中国では10%の燃料用エタノールを自動車用ガソリンに混合する「E10政策」が打ち出され、エタノールの需要が急速に高まっています。三井物産はこうした機をとらえ、より環境付加価値の高いランザテック社のエタノールを普及させたいと考えています。

CO2やPM2.5の排出の大幅削減で大気汚染問題の解決にも貢献
中国では大気汚染の問題も深刻です。製鉄業は、発電業に次いでPM2.5の排出が多いといわれていますが、中国には世界の粗鋼生産量の約半分を占める製鉄所が存在しています。本プラントではCO2、PM2.5の排出を大幅に削減できることから、気候変動および大気汚染の解決にも貢献できます。

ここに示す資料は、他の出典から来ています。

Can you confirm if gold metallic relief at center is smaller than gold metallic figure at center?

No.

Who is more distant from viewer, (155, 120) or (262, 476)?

三井物産はグローバルネットワークを活かして、世界中のパートナーと共同でランザテック社の技術を用いたプロジェクトを開発・推進し、気候変動および大気汚染の解決に貢献することを目指しています。
次世代バイオ燃料の市場規模は拡大する見込み
航空輸送需要の増加を背景に、国際民間航空機関(ICAO)が2020年以降CO2の排出量を増加させないことを業界目標として設定するなど、航空業界は低炭素化を強く要求されている
低炭素化が強く求められる航空業界における協業
ランザテック社のエタノールを原料としたバイオジェット燃料も形になりつつあります。2018年にはヴァージン・アトランティック航空による初の商業フライトが成功。今年6月には全日本空輸株式会社(以下ANA)と同燃料の購入に基本合意し、将来の日本国内での商業生産を視野に入れた共同事業開発の覚書をANA、ランザテック社、当社間で締結しました。航空業界は今後、一層の低炭素化が求められるため、技術活用の場はさらに広がるとみています。
経済成長を妨げない形での低炭素化と更なる地域産業の発展を目指す
航空業界との協業は、ランザテック社および三井物産にとって大きな意義を持ちます。産業排ガスを大規模に活用してエタノールを生産し、そこから品質規格の極めて厳しいジェット燃料をつくり出せるという点が、ランザテック社の技術の強みと独自性です。将来的にはエタノールからバイオジェット燃料を一気通貫で量産し、日本を含む全世界へ供給することで、地球環境保全により大きく貢献できるバリューチェーンの確立を目指していきます。